Corte di Cassazione, sez. trib., ordinanza 1° settembre 2009, n. 19079
 
Considerato
– che il Consigliere relatore, nominato ai sensi dell’art. 377 c.p.c., ha depositato la relazione scritta prevista dall’art. 380-bis, nei termini che di seguito si trascrivono:
[…] propone ricorso per cassazione contro la sentenza della Commissione tributaria regionale della Campania che, in riforma della pronuncia di primo grado, accogliendo parzialmente il ricorso della contribuente contro un avviso di accertamento per IVA, IRPEF e IRAP, ha ridotto del 20% i maggiori ricavi ed i maggiori corrispettivi accertati”.

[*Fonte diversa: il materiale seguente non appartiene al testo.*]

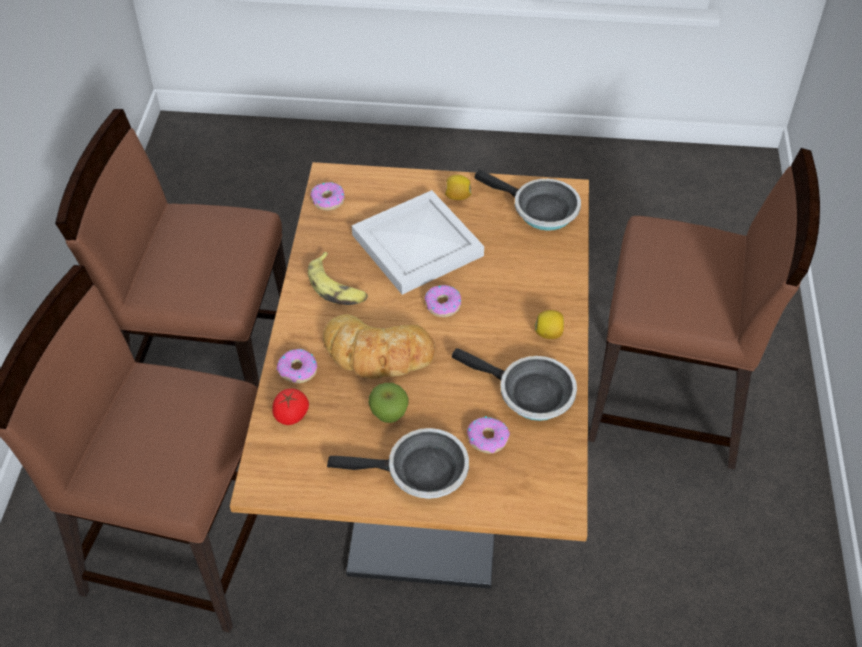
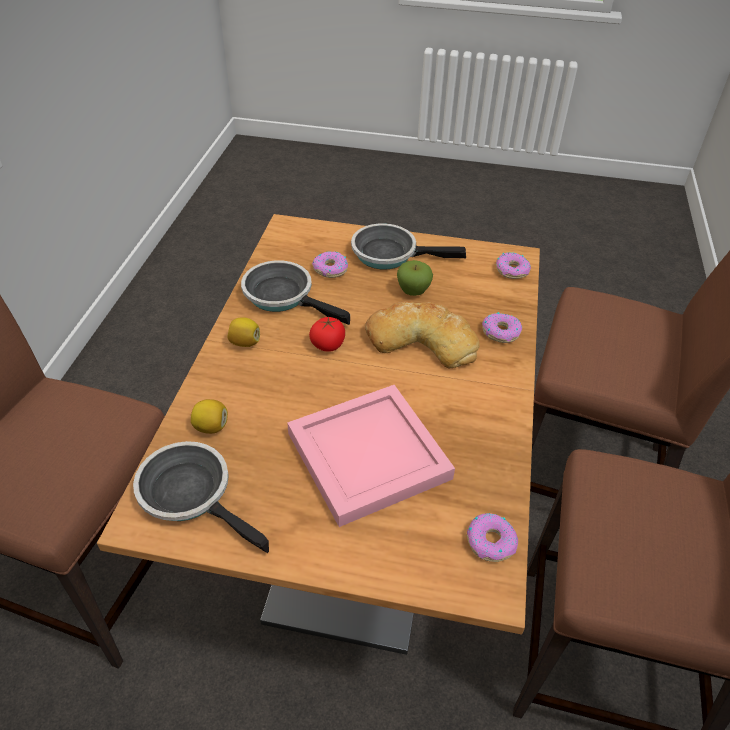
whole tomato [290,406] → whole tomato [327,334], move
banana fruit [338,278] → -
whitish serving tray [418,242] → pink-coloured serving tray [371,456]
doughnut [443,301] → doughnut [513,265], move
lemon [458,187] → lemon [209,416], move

L’Agenzia delle Entrate ha depositato un mero atto di costituzione.
Il ricorso contiene due motivi. Può essere trattato in camera di consiglio (art. 375, primo comma, n. 5, cpc,) ed accolto, per manifesta fondatezza, alla stregua delle considerazioni che seguono:
Con i due motivi, da esaminarsi congiura talenta, la contribuente, sotto i profili del vizio di motivazione e della violazione di legge, censura la sentenza impugnata in quanto, pur riconoscendo la fondatezza della tesi difensive riguardo alla incongruità dell’accertamento, si è poi limitata a ridurre del 20% i ricavi ed i corrispettivi con criterio sostanzialmente equitativo.
I due motivi sono manifestamente fondati, nel senso di seguito precisato.
Va premesso che, dalla natura del processo tributario – il quale non è annoverabile tra quelli di "impugnazione-annullamento", ma tra i processi di “impugnazione-merito", in quanto non è diretto alla sola eliminazione giuridica dell’atto impugnato, ma alla pronuncia di una decisione di merito sostitutiva sia della dichiarazione resa dal contribuente che dell’accertamento dell’ufficio – discende che ove il giudice tributario ritenga invalido l’avviso di accertamento per motivi non formali, ma di carattere sostanziale, non può limitarsi ad annullare l’atto impositivo, ma deve esaminare nel merito la pretesa tributaria e, operando una motivata valutazione sostitutiva, eventualmente ricondurla alla corretta misura, entro i limiti posti dalle domande di parte (Cass. 15825/06, 17127/07).
Nel caso di specie il giudice tributario, riconosciuta l’incongruenza dell’accertamento dell’Ufficio, non offre tuttavia alcuna verificabile motivazione riguardo ai criteri ed alle ragioni che lo inducono a ridurre del 20% i ricavi ed i corrispettivi accertarti, ed in tali limiti – dovendosi escludere la sussistenza di qualsivoglia potere equitativo – il ricorso va accolto”;
– che le parti non hanno presentato memorie;
– che il collegio condivide la proposta del relatore;
– che pertanto la sentenza impugnata va cassata in parte qua, con rinvio, anche per le spese del presente giudizio di legittimità, ad altra sezione della Commissione tributaria, regionale della Campania.
P.Q.M.
Accoglie il ricorso, cassa la sentenza impugnata in relazione ai motivi di ricorso e rinvia, anche per le spese del presente giudizio di legittimità, ad altra sezione della Commissione tributaria regionale della Campania.